Day 2 in the Zone

So I know it's probably too early to tout any gains, but today I've definitely more alert and vibrant. As for hunger, I felt full all-day with the exception of my post-WOD dinner.

Today's WOD was four rounds:

400m run
50 BW squats.

11:36 as rx'd

Nutrition (P/C/F)

Breakfast - Eggs/Bacon/Cherries/Whole Milk (4/4/13)

Lunch - Turkey/Cherries/Blueberries/Almonds (4/4/4)

Pre-WOD Snack - Egg/Milk/Protein Powder/Orange (2/2/2)

Dinner - Turkey/Cherries/Almonds/Almonds (4/4/4)

Snack - Whole Milk/Protein Powder (2.5/1/5)


New Snatch PR

Today was my first day back to Potomac Crossfit after the 2009 Crossfit Games. This weekend I observed another tier of fitness heretofore never witnessed with my own eyes. The games were simultaneously inspiring and humbling.

Today's workout consisted of 1 rep snatches and then a sit-up/hip extension couplet WOD. The results are as follows:

135-155-185(f)-185(f)-185 (new PR by 20 lbs)

Hip Extension/Sit-up Couplet
50 hip extensions
50 sit-ups
9:19 as rx’d

I suck at sit-ups, so I was happy to do my last set unbroken (albeit slowly).
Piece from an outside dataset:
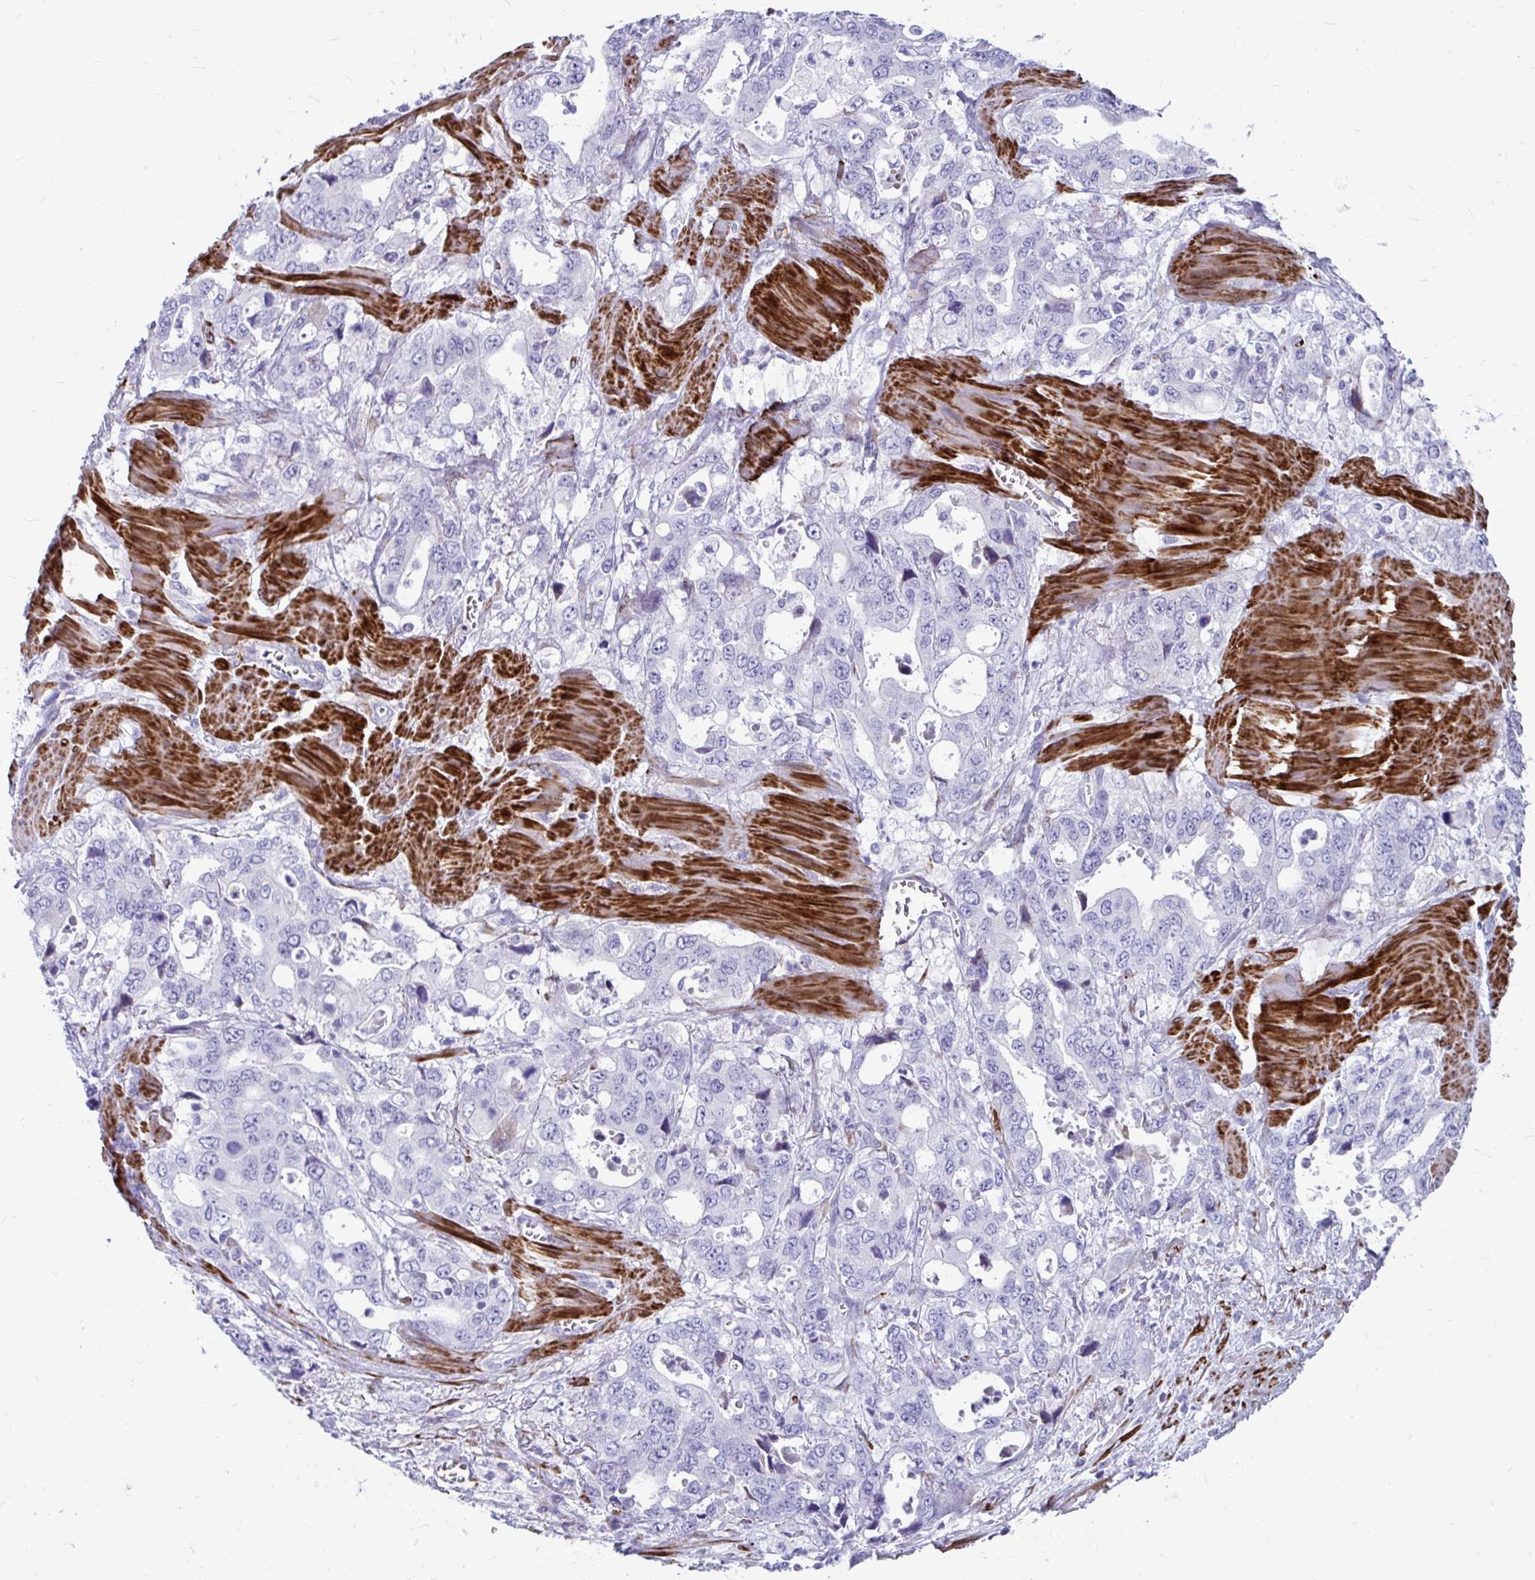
{"staining": {"intensity": "negative", "quantity": "none", "location": "none"}, "tissue": "stomach cancer", "cell_type": "Tumor cells", "image_type": "cancer", "snomed": [{"axis": "morphology", "description": "Adenocarcinoma, NOS"}, {"axis": "topography", "description": "Stomach, upper"}], "caption": "Protein analysis of stomach adenocarcinoma reveals no significant expression in tumor cells. (Immunohistochemistry, brightfield microscopy, high magnification).", "gene": "GRXCR2", "patient": {"sex": "male", "age": 74}}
Morning of the 2009 Crossfit Games Affiliate Cup

I'm excited to be participating to this year's Crossfit Games Affiliate Cup. Last night we visited Crossfit Monterey for skill work. We primarily focused on finding our 3RM weight and proper depth. Then, at dinner last night we determined strategy for each of the three Day 1 workouts. I will be participating in the Stadium and North Pad workouts. The other guy will be Chad and Aaron, respectively. Since 2 men and 2 women participate in each workout, Jenn and Tes will be in all three. The workouts are as follows:

Stadium Workout
30 Wallballs (20lbs/14lbs)
Row 300m
30 Box jumps (24")
30 KB swings (24kg/16kg)
30 DB Push press / Push jerk (40lbs/25lb)
30 Deadlifts (225lbs/135lbs)

Hill Workout
2500m (approximately) Hill run relay

North Pad Workout

3-rep Overhead Squat plus
Max total pull-ups in 3 attempts

The pull-ups are not chest-to-bar so I'm remaining confident that I won't bonk on that movement like I did in the Mid-Atlantic Qualifiers.

Aaron and Pat along with Jen and Tes will be handling the 2500m relay run.

Time to get the game face on.

Conquer or Die!


On the Road Again...

AMRAP 10 Rounds:

30 seconds Squats
30 seconds Rest
30 seconds Double Unders
30 seconds Rest


Today is Day 2 of 1o of my last marathon work trip. Didn't get to workout yesterday due to some nightmare travel. But, today I made sure that despite 2 hours of sleep last night I fit a WOD in.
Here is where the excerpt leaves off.